It has been my experience that even if the client is pleased with the trial court’s decision after a trail, he or she is rarely pleased to have gone through a trial. However, in a collaborative case, a client may have had initial doubts about or may have been impatient with the process, but, invariably, he or she will tell me they were glad they went through it. There is the distinction- a client can see the benefit of the process even if the final agreement is not exactly what he or she really wanted.
Lawyers want satisfied clients. Of course, we want good outcomes for the families involved, but (back to our financial interest), happy clients also mean referrals and referrals mean new (hopefully collaborative) business. So, the economic outlook for the lawyer is not at all bad.

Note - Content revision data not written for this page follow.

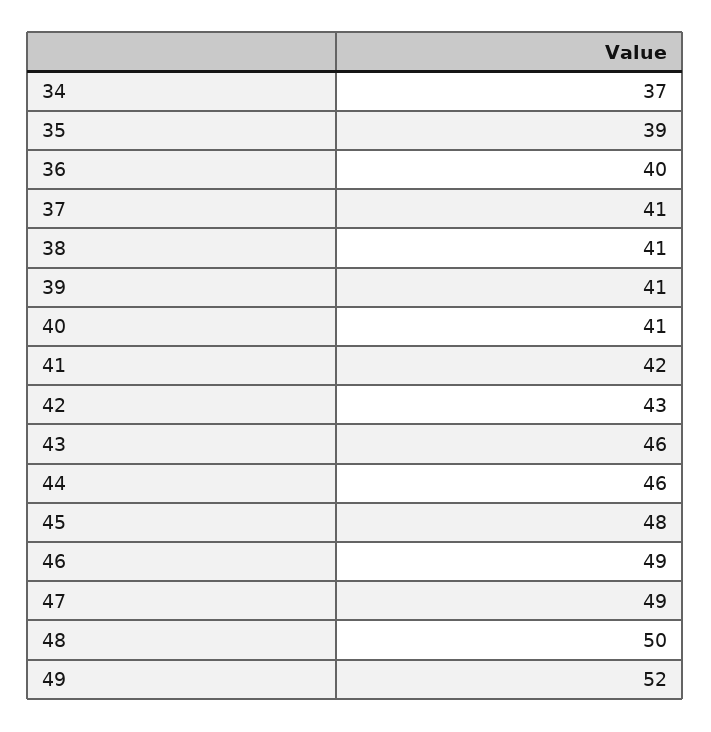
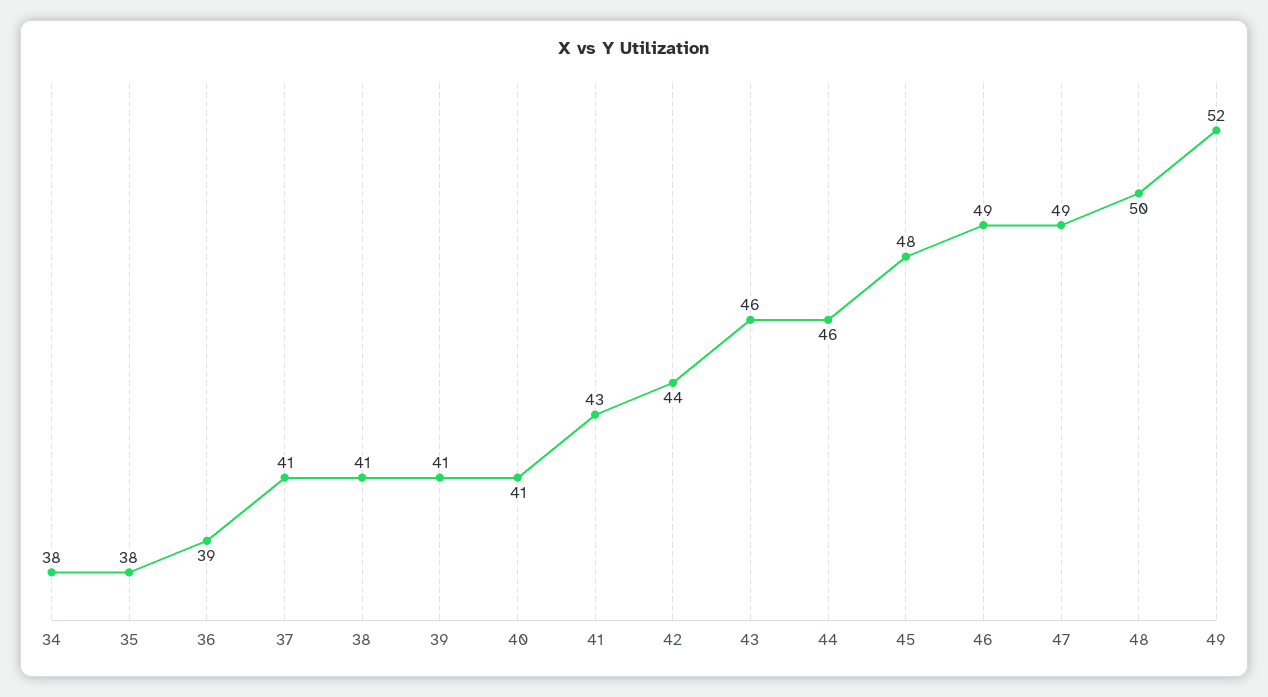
  {
-   "34": 37,
+   "34": 38,
-   "35": 39,
+   "35": 38,
-   "36": 40,
+   "36": 39,
    "37": 41,
    "38": 41,
    "39": 41,
    "40": 41,
-   "41": 42,
+   "41": 43,
-   "42": 43,
+   "42": 44,
    "43": 46,
    "44": 46,
    "45": 48,
    "46": 49,
    "47": 49,
    "48": 50,
    "49": 52
  }

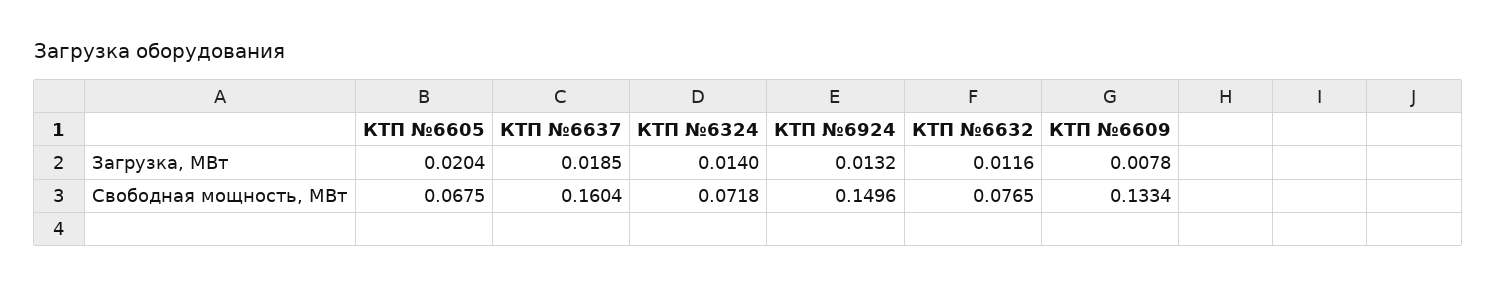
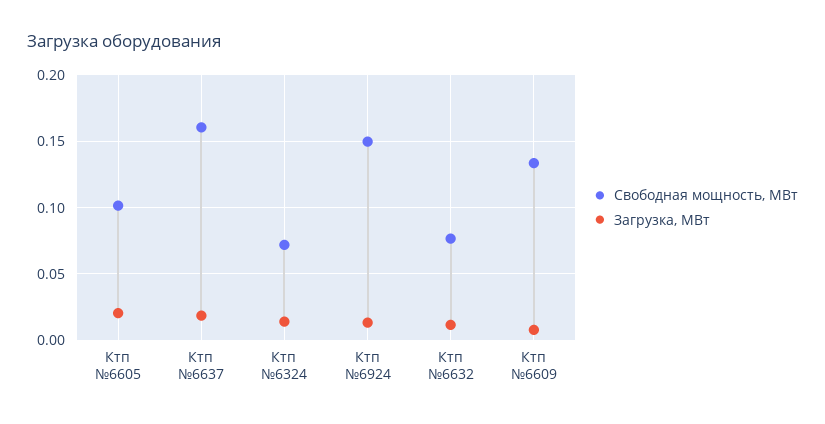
  {
    "Загрузка, МВт": {
      "КТП №6605": 0.0204,
      "КТП №6637": 0.0185,
      "КТП №6324": 0.014,
      "КТП №6924": 0.0132,
      "КТП №6632": 0.0116,
      "КТП №6609": 0.0078
    },
    "Свободная мощность, МВт": {
-     "КТП №6605": 0.0675,
+     "КТП №6605": 0.1,
      "КТП №6637": 0.1604,
      "КТП №6324": 0.0718,
      "КТП №6924": 0.1496,
      "КТП №6632": 0.0765,
      "КТП №6609": 0.1334
    }
  }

And in the final analysis, it is pretty simple, the collaborative process benefits lawyers much in the same way it benefits the parties. It is less stressful, and more creative, it puts the process and the outcome of the case where it should be- in the hands of the clients and the collaborative team supporting them. We enjoy the process more- the brainstorming, the sharing of ideas, the advocating for our client in an atmosphere where what everyone has to say is important. Even during the times when things need to be said that are uncomfortable or when emotions get the best of one or both of the parties, there is the knowledge that there is support of the team and a solution at hand.
I am sometimes uneasy at the end of a divorce case when I shake the client’s hand or accept that grateful hug and feel “good luck” is the best I can say. I have achieved a good result for them, but then they are “one their own.” On the other hand, it is always rewarding to end a collaborative case knowing that the team, the lawyers, the financial expert and the facilitator, have given the parties and their family tools and a plan to go forward–usually with a more cooperative relationship in their future.
In the end, I suppose one reason I advocate for collaborative law is pretty selfish. Practicing collaboratively, I sleep better at night… and, that’s a good thing.